Saturday’s line-up at Bowery, juxtaposing Hot Chip, Grand National and The Presets, made for an epic night well worth the pre-show wait. Despite the hour delay, Aussies The Presets unveiled a slap of tribal disco pop involving a drummer and a mad knobtweaker who dumbfounded and astounded when Julian Hamilton unleashed his jungle yelp on “I Go Hard, I Go Home”. Both Hamilton and Kim Moyes (think Breakfast Club’s Judd Nelson) stirred calamity with the under currents of futuristic 80s funk, and embraced the miniature mullet hawk and muscle tee. Be on the lookout for these two.
Soon emerged London’s Grand National to showcase a rugged exterior that combined garage rock as infectiously catchy as it was experimental. “Drink To Moving On” rang with the tone of a mellow renegade, while “Litter Bin” laid low and steadily heavy. Halfway through the show, the lead swapped electric guitar for an acoustic and became involved with the crowd, rounding up crouchers for “Coming Round” for the prolonged end. Before long plenty of second-row peeps started the horizontal crouch wave as well. Later the vocalist broke out into “When Doves Cry”, which though random, was a positively interesting rendition of Prince.

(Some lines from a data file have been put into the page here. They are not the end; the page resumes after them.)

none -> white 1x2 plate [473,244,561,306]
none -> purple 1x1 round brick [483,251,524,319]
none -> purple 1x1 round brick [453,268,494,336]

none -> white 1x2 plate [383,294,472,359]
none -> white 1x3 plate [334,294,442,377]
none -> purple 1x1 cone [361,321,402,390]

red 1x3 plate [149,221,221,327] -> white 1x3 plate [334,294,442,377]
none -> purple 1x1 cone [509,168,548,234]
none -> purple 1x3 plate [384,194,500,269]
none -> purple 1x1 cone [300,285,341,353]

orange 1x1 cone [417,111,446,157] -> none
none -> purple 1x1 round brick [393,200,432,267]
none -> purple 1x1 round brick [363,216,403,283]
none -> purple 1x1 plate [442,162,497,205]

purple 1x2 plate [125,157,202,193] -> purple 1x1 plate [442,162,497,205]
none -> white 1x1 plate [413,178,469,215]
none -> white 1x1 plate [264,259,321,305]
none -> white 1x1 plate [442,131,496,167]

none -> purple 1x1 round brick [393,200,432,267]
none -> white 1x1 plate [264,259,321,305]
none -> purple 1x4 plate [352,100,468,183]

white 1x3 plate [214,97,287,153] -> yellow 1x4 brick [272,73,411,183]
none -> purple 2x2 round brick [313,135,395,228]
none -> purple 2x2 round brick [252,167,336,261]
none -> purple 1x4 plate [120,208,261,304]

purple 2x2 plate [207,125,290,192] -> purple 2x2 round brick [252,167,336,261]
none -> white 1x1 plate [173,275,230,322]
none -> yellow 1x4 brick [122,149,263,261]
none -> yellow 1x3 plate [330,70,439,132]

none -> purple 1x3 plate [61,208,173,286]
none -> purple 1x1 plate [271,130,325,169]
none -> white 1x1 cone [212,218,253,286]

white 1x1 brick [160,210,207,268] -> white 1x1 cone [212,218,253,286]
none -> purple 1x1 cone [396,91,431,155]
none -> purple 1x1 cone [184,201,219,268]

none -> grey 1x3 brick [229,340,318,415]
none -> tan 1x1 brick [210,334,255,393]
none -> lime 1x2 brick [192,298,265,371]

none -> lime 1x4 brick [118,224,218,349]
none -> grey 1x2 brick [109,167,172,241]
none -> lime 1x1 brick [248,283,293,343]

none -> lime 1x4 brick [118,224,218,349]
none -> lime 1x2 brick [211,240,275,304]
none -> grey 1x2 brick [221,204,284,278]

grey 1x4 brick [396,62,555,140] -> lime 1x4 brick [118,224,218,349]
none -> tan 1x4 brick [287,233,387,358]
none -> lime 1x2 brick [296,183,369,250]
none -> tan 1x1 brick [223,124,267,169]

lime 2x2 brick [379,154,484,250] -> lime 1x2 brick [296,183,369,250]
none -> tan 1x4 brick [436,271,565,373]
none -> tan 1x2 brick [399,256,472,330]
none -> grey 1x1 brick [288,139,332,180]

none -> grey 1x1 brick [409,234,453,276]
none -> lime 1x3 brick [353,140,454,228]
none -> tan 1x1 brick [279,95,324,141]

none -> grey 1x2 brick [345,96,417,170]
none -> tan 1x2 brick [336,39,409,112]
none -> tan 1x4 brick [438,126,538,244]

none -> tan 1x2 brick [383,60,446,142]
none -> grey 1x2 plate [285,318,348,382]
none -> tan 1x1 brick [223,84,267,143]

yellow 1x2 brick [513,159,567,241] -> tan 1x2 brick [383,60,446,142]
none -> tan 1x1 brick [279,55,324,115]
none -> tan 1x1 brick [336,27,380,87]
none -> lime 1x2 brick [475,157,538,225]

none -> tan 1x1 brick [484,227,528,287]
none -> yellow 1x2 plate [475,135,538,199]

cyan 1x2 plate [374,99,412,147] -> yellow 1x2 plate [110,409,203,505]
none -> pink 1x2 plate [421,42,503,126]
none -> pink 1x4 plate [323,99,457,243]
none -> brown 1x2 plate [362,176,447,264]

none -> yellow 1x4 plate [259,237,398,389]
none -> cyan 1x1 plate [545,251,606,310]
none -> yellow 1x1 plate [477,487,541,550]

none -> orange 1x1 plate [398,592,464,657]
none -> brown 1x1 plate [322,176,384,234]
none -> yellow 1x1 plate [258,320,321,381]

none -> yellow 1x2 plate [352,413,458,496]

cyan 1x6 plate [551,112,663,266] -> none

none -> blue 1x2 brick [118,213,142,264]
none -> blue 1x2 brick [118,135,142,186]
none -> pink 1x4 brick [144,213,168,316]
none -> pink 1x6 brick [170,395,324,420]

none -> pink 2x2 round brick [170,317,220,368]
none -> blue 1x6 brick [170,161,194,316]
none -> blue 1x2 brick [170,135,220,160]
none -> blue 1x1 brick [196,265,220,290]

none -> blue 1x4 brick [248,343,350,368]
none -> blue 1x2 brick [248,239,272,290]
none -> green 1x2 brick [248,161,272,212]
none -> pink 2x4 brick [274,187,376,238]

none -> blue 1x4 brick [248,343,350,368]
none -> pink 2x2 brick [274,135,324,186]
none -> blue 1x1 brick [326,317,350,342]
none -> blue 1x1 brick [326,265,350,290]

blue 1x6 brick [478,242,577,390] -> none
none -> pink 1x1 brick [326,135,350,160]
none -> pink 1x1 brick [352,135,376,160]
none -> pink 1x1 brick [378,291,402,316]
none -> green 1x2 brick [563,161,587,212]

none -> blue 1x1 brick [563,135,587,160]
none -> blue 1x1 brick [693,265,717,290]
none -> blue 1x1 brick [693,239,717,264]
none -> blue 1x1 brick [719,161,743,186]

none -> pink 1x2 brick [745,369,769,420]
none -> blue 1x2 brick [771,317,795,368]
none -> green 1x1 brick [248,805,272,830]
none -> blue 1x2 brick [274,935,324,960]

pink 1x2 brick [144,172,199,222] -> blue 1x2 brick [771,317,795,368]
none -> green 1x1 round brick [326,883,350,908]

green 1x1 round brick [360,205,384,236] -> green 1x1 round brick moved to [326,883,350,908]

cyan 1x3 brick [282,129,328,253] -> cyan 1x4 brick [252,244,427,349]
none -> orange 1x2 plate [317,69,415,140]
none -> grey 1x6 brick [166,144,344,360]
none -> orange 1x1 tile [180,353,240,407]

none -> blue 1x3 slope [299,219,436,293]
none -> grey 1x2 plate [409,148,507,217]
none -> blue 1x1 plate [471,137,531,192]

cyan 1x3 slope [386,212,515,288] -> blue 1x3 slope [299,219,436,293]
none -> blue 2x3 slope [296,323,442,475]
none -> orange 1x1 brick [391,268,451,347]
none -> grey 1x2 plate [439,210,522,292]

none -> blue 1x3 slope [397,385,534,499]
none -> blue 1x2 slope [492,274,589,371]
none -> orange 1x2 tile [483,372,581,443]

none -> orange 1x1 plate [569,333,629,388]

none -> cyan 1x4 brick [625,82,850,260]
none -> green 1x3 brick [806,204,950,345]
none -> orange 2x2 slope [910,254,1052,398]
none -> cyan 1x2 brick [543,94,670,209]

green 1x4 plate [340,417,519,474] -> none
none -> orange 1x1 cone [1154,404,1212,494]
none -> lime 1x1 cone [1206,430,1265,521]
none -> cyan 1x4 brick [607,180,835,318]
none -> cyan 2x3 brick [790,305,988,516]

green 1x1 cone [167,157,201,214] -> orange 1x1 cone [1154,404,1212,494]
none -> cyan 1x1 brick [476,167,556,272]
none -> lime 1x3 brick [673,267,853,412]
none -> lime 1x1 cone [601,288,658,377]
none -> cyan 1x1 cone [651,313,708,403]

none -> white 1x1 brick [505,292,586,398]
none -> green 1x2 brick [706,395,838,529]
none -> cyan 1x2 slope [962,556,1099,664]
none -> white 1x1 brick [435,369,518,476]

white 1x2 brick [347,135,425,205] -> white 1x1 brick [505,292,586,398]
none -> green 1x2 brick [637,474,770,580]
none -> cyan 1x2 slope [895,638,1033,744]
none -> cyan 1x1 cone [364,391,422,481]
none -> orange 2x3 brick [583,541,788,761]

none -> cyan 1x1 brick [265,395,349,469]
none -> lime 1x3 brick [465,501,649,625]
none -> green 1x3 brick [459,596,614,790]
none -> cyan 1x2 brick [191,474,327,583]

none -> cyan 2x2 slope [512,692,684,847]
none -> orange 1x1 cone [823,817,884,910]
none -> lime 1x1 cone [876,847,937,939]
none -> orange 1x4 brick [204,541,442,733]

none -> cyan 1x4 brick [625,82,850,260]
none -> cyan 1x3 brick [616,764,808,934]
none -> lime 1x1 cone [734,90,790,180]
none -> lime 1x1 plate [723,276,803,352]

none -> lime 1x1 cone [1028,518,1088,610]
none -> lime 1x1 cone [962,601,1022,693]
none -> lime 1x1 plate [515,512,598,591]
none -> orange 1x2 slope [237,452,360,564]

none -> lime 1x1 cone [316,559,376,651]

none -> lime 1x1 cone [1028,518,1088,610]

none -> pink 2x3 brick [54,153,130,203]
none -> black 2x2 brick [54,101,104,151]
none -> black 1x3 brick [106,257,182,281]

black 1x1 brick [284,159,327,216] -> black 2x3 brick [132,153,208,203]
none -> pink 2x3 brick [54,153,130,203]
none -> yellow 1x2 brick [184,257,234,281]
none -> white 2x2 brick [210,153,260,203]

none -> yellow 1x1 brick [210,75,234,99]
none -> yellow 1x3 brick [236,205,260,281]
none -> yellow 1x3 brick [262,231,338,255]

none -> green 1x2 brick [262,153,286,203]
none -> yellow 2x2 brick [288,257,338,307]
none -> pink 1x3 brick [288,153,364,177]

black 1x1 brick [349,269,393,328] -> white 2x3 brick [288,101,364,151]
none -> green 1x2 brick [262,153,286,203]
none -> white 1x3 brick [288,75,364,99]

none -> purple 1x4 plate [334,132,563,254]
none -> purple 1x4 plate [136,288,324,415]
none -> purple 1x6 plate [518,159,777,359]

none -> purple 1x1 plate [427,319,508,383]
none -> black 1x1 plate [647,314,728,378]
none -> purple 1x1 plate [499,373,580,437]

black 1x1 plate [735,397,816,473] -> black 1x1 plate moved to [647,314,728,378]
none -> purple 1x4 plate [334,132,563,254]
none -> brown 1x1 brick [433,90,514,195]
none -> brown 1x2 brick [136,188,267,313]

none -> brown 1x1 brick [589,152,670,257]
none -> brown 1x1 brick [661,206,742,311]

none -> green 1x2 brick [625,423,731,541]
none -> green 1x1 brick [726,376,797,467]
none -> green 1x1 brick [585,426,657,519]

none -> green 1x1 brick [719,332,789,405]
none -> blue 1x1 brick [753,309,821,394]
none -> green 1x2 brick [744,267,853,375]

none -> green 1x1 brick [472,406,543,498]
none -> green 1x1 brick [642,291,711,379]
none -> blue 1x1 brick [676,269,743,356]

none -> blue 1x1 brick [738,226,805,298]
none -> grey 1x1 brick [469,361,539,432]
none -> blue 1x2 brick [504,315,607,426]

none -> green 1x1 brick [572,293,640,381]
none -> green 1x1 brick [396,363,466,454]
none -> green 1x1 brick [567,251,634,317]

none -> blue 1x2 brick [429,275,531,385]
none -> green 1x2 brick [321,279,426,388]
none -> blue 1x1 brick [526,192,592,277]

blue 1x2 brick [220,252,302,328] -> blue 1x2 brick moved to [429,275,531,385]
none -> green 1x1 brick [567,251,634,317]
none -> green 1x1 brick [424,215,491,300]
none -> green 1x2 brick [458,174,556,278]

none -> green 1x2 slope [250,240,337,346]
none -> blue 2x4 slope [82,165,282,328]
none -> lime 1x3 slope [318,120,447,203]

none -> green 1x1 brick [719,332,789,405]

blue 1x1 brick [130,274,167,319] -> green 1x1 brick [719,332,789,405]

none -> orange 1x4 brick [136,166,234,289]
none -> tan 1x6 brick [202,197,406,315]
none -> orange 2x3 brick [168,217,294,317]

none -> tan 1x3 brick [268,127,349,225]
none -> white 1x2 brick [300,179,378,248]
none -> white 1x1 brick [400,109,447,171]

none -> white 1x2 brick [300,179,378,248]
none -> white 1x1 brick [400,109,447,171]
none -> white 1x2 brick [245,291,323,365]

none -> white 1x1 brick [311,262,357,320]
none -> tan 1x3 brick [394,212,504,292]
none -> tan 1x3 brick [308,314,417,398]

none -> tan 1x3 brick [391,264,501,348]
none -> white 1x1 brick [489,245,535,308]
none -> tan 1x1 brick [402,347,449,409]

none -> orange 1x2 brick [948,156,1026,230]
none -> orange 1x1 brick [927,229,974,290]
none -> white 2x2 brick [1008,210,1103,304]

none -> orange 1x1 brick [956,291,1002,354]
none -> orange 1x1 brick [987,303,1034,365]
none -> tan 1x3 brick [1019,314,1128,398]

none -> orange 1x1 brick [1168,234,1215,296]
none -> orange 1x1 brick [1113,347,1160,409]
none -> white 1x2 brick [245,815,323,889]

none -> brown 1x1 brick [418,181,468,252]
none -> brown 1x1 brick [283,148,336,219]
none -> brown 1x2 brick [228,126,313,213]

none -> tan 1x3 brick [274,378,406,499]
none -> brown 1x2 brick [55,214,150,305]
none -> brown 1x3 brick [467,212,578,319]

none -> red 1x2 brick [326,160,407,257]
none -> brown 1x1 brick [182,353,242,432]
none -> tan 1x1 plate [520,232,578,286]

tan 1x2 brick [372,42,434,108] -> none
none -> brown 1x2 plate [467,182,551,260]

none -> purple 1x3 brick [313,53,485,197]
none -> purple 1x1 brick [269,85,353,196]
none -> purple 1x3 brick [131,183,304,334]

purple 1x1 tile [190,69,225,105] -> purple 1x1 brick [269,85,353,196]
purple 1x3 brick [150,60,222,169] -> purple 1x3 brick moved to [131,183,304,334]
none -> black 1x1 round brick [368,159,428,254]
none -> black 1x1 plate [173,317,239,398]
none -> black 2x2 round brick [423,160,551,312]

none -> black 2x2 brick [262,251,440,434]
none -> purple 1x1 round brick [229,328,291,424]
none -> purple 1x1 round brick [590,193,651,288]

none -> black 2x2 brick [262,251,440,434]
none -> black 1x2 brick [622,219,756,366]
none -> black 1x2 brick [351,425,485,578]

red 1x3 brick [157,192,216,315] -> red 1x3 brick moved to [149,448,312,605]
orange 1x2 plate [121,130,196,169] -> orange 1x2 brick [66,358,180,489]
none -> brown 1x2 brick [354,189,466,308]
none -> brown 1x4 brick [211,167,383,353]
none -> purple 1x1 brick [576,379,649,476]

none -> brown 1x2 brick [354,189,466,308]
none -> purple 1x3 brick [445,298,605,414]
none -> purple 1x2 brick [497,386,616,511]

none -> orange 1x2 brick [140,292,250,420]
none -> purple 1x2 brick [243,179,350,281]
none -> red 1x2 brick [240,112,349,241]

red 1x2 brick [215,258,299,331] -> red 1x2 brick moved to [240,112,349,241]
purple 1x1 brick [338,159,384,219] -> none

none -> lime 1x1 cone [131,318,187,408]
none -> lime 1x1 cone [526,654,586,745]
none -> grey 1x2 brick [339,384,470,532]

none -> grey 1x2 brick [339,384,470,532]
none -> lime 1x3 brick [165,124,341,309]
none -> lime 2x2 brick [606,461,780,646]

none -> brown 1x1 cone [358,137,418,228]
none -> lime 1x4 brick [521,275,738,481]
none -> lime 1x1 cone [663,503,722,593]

As set-up began for Hot Chip, I noticed that a girl next to me at the stage was texting her friend saying “Dude guess who’s standing next to me? Mr. LCD himself!!!!!” I turned to my right and there he was – James Murphy, who eventually took a seat backstage behind the group. Despite tech difficulties, Hot Chip covered “Crap Kraft Dinner” and “Over and Over” from the new remix EP using baby-blue maracas and star-shaped tambourine to keep things fresh. With electronic shows, performers may have a steeper grain to surpass without the mobility of being able to flash a guitar onstage, but the group maintained the bit per beat with its solid vocals and synchronous instrumentation. “Down With Prince” was one of the hottest numbers with every swagger-ish pulse. Immediately after the last song the band had to end the night due to bug and tech probs with an apologetic, “Sorry for the problems.” Bummer in the case of too many chords. Though it was my first time to catch a glimpse of Hot Chip in all their stellar stardom, it definitely won’t be my last.